Department of Music Lecture: “Mrs. Wardwell’s Plan of Study: The Women’s Club Movement and the Historiography of American Music”

Department of Music Lecture: “Mrs. Wardwell’s Plan of Study: The Women’s Club Movement and the Historiography of American Music”

Marian Wilson Kimber, Professor of Musicology, University of Iowa

Abstract
Between 1898 and 1925, Linda Bell Free Wardwell sold thirty thousand booklets entitled Plan of Study on Musical History. Designed to facilitate programming by members of the National Federation of Music Clubs, Wardwell’s pamphlets were adopted by women’s organizations from Magnolia, Arkansas, to Silver City, New Mexico. Her offerings contributed to the canonization of European composers in the United States, but they also supported the Federation’s advocacy of American music. This talk positions Wardwell’s publications within contemporary American musical historiography. It explores the ways in which women’s historical activities within the club movement influenced—and yet were overshadowed by—more mainstream publications authored by men.
 

Biography
Marian Wilson Kimber is Professor of Musicology at the University of Iowa.
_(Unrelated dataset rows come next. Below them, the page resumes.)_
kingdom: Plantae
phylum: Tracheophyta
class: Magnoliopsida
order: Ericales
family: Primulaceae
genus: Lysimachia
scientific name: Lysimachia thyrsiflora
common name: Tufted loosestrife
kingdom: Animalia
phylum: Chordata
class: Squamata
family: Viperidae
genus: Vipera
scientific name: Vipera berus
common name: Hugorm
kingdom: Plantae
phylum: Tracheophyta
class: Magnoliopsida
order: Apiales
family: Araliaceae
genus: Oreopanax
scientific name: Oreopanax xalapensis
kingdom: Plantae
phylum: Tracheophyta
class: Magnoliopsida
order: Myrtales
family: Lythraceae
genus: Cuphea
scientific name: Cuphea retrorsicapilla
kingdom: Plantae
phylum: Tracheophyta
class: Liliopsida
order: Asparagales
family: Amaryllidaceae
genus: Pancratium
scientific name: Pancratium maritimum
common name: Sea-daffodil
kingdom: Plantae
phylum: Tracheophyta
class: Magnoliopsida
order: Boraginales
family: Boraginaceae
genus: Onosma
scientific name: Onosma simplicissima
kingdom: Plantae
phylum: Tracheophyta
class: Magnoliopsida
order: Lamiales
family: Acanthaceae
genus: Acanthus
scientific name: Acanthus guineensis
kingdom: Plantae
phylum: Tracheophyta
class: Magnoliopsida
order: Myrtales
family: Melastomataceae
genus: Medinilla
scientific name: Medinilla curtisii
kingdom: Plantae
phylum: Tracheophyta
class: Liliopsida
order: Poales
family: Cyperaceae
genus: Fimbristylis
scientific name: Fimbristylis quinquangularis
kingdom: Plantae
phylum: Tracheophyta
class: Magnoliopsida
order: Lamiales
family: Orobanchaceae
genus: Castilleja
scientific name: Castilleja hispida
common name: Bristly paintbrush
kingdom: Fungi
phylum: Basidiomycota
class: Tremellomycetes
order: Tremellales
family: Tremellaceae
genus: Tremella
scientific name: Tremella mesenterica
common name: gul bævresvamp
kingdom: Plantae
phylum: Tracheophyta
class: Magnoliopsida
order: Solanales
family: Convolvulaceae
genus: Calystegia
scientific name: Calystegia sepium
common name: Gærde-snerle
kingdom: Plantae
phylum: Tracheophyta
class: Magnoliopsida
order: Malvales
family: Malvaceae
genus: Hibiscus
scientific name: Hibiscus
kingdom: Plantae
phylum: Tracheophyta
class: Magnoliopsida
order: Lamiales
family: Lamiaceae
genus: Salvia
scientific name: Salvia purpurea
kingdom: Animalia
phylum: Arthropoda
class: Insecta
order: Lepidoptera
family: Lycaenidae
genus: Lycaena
Her numerous publications have treated Felix Mendelssohn, Fanny Mendelssohn Hensel, women’s musical activities, and the role of poetic recitation in concert life. Wilson Kimber’s book, The Elocutionists: Women, Music, and the Spoken Word, won the H. Earle Johnson Subvention from the Society for American Music. Her most recent publications include an article about women’s peace songs for Eleanor Roosevelt in Music & Politics and a chapter in The Cambridge Companion to Amy Beach. Wilson Kimber is a founding member of the duo, Red Vespa, which performs comic spoken word pieces by women composers. Her current project is a book about the roles of clubwomen activists in shaping American music.